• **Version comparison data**
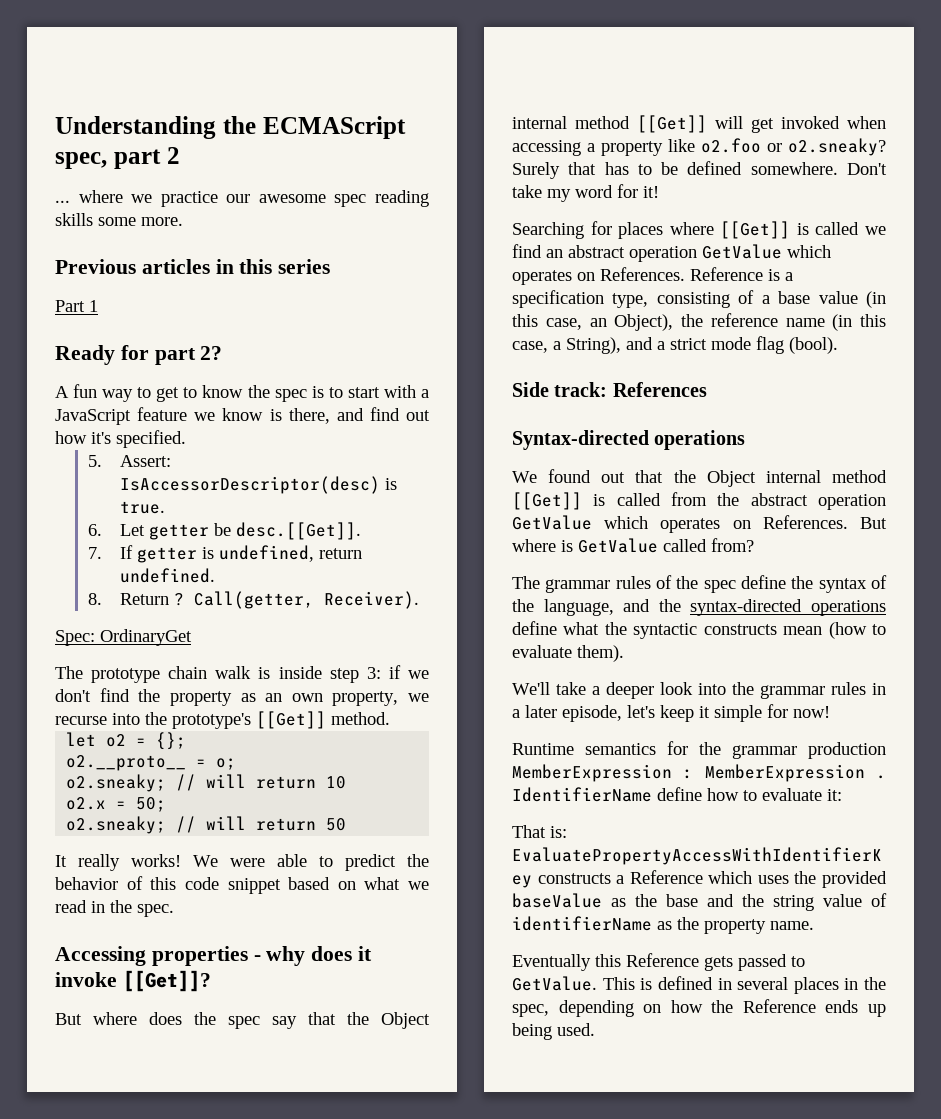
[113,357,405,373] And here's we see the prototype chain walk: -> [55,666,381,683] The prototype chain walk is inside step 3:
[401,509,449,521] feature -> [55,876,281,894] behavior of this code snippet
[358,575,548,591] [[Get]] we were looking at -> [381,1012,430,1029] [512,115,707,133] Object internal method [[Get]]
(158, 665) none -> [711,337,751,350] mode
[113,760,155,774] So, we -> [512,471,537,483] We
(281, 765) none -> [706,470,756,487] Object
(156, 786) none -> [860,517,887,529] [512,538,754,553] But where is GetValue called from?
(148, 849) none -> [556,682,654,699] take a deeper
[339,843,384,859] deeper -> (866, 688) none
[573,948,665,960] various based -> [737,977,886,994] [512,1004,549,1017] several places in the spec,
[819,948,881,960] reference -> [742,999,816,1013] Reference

• **ASSIGNMENT**
Repeat the entries above verbatim, but only from the line that has "(158, 665) none -> [711,337,751,350] mode" down to the line that has "(156, 786) none", inclusive.

• **EXPECTED OUTPUT**
(158, 665) none -> [711,337,751,350] mode
[113,760,155,774] So, we -> [512,471,537,483] We
(281, 765) none -> [706,470,756,487] Object
(156, 786) none -> [860,517,887,529] [512,538,754,553] But where is GetValue called from?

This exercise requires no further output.